Syd Jackson
- Born: 3 July 1908 Coventry, England
- Died: 18 January 1988 (aged 79) Winchester, Hampshire
- Nationality: British (English)

Career history
- 1929–1931: Leicester Stadium
- 1931–1932: Coventry Bees
- 1933–1937: Wimbledon Dons

= Syd Jackson (speedway rider) =

British motorcycle speedway rider

Sydney Packwood Jackson (sometimes referred to as Sid Jackson) (3 July 1908 – 18 January 1988) was a British motorcycle speedway rider, who was one of the stars of the early years of the sport in Britain, and an international rider who represented the England national speedway team eight times.

== Career ==
Prior to taking up speedway, Jackson rode in TT racing. He rode in the first year of British speedway in 1928, including the majority of the meetings held at Leicester Stadium, and between 1929 and 1931 captained the Leicester Stadium team. In 1929, he won fourteen individual titles. He won the Leicestershire Championship in both 1929 and 1930. He missed the start of the 1931 season, while he concentrated on obtaining a pilot's licence. When speedway closed down in Leicester in 1931 he moved on to Coventry Bees, where he became the club captain.

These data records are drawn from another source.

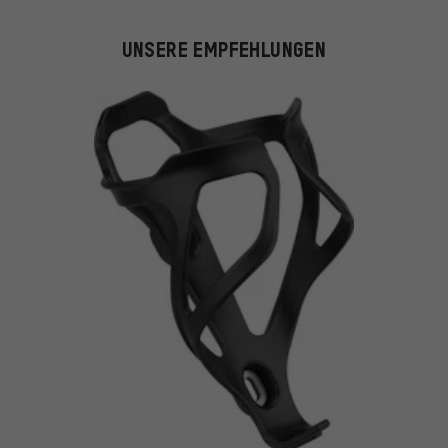
UNSERE EMPFEHLUNGEN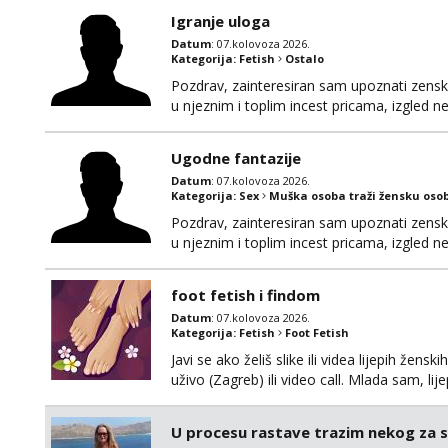
Igranje uloga
Datum
: 07.kolovoza 2026.
Kategorija:
Fetish
Ostalo
Pozdrav, zainteresiran sam upoznati zensku 
u njeznim i toplim incest pricama, izgled neb
na mail, viber, wapp ili zovite. Samo ozbiljn
Ugodne fantazije
Datum
: 07.kolovoza 2026.
Kategorija:
Sex
Muška osoba traži žensku oso
Pozdrav, zainteresiran sam upoznati zensku 
u njeznim i toplim incest pricama, izgled neb
na mail, viber, wapp ili zovite. Samo ozbiljn
foot fetish i findom
Datum
: 07.kolovoza 2026.
Kategorija:
Fetish
Foot Fetish
Javi se ako želiš slike ili videa lijepih žens
uživo (Zagreb) ili video call. Mlada sam, l
Molim samo ozbiljni, spremni na dugoročnu 
Također me zanima i findom Javite se sa 
U procesu rastave trazim nekog za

In 1933, Jackson joined Wimbledon Dons, where he spent five years. He became an accomplished pilot, flying his Avro Avian from Croydon to Australia in 1934. He broke his collar bone in a crash during June 1935.

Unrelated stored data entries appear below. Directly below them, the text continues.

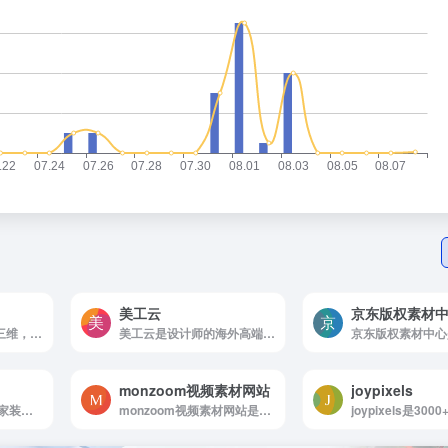
美工云
京东版权素材
三维网是爱三维，用三维，提升设计与制造竞争力。三维网是中国领先的机械设计与制造社区网站，在信息开放的时代，为机械设计和制造专业人士提供综合的信息服务
美工云是设计师的海外高端素材宝库
monzoom视频素材网站
joypixels
美间设计是美间设计,家装设计软件,设计素材,
monzoom视频素材网站是免费高清视频与mg动画素材
joypixels是300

Jackson reached the final of the Star Riders' Championship in five consecutive years between 1930 and 1934.

Jackson was included in the England team in four Test series against Australia between 1930 and 1933. In the first test of 1933 at Wembley, he scored 15 points from reserve, including three race wins in England's 76-47 victory. He scored 12 points in the second test at Belle Vue.